Can iPhones predict your happiness?


Old-school generation iPhone 4s (Image from

Well, it’s here. The iPhone 6. And suddenly, predictably, everyone with an iPhone 5s or lower feels inadequate. Sales for the iPhone 6 are predicted to be greater than iPhone sales ever before. Someone I went to college with posted on Facebook yesterday, “The iPhone 6. A piece of s!%t compared to the iPhone 7.” He posted the same thing when the iPhone 5 came out a few years back. His post is funny precisely because it captures the sentiment of the technological version of “keeping up with the Joneses.” It says that people are looking to the next cool device already.

The iPhone is not the first device or product marketed to have such a reaction on consumers. Other devices in the tech world and the fashion world, in particular, seem to rely on this notion of being up to date and “en vogue,” if you will.

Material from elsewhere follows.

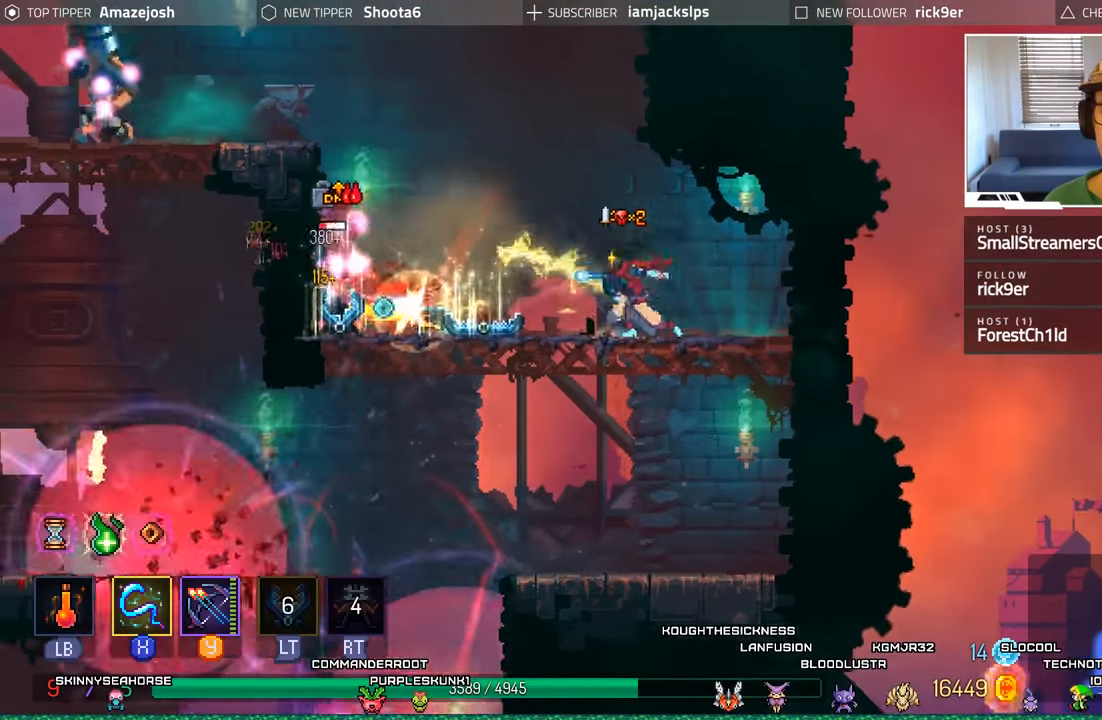
{"buttons": [], "left_stick": "center", "right_stick": "center", "events": [[17, "X", "down"], [100, "X", "up"], [184, "X", "down"], [267, "X", "up"], [350, "X", "down"], [450, "X", "up"]]}
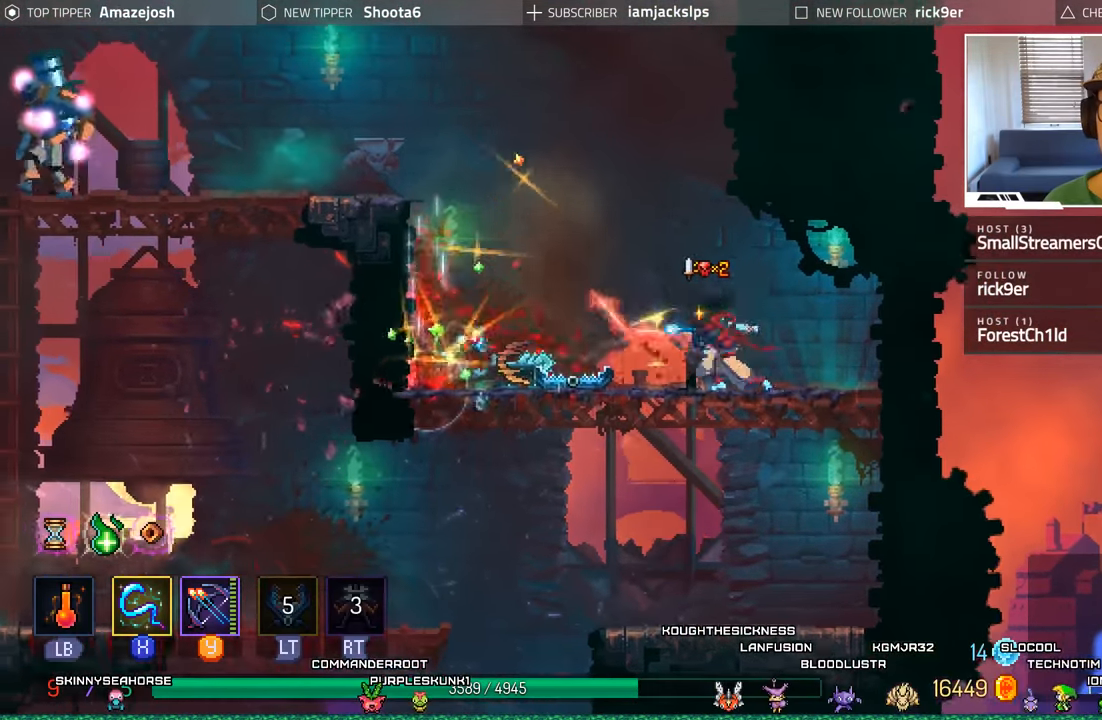
{"buttons": ["A", "DPAD_LEFT"], "left_stick": "center", "right_stick": "center", "events": [[17, "DPAD_LEFT", "down"], [150, "B", "down"], [300, "B", "up"], [484, "A", "down"]]}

So, Apple is simply capitalizing on a pattern that seems to be part of the human condition and that other companies also capitalize on to, well, make capital. But what is it that makes people so eager to give up the devices or clothes they’re currently using or wearing, most likely something they were perfectly satisfied with, and clamor to get the newest and latest?

It could be something social psychologists call affective forecasting. Affective forecasting is the ability to predict how we will feel in the future. It’s essentially a forecast for our emotions. And we all know how reliable weather forecasts are once they’re more than a few days out. Not surprisingly, people are notoriously bad at predicting how they’ll feel. It’s true for positive and negative emotions. People generally overestimate how angry or upset and how excited or happy they’ll feel when X happens. Psychologists think that this miscalibration happens for a number of reasons (to learn more, check out Dan Gilbert’s and Tim Wilson’s pages), including one explanation that I’d like to focus on: a happiness baseline.

Everyone you know, yourself included, has a baseline happiness level or a set point [1,2]. Sure, it fluctuates occasionally, and there are certainly days when you’re happier than others, but most of the time our happiness level falls around our own particular set point. While this is good news for people who are feeling crappy, it doesn’t bode well for people who attempt to alter their happiness with products.

In other words, people who think that the latest iPhone will make them happier than they’ve ever been might be right…for a few days or weeks. After that, they’re likely to revert back to their baseline and feel the same way they did with the iPhone 5 or their Android phone or even their Blackberry. Well, maybe not the Blackberry. RIP Blackberry phones. But I digress. Most people fail to notice these patterns about themselves. They don’t learn from their mistakes, so even though purchasing the iPhone 5s only temporarily elevated their happiness from when they had the iPhone 4, these same people will likely be just as eager to obtain their very own iPhone 6 for the very same reasons.

Maybe it’s because people are eternal optimists. Maybe it’s because we’re victims of advertising. Or maybe we don’t know ourselves as much as we think we do. So before you upgrade to the newest and latest, check in with yourself and ask why. Remember, money can’t buy happiness.


Posted by Jen


[1] Diener, E., Suh, E.M., Lucas, R.E., & Smith, H.L. (1999). Subjective well-being: Three decades of progress. Psychological Bulletin, 125, 276-302.

[2] Lykken, D. & Tellegen, A. (1996). Happiness is a stochastic phenomenon. Psychological Science, 7, 186-189.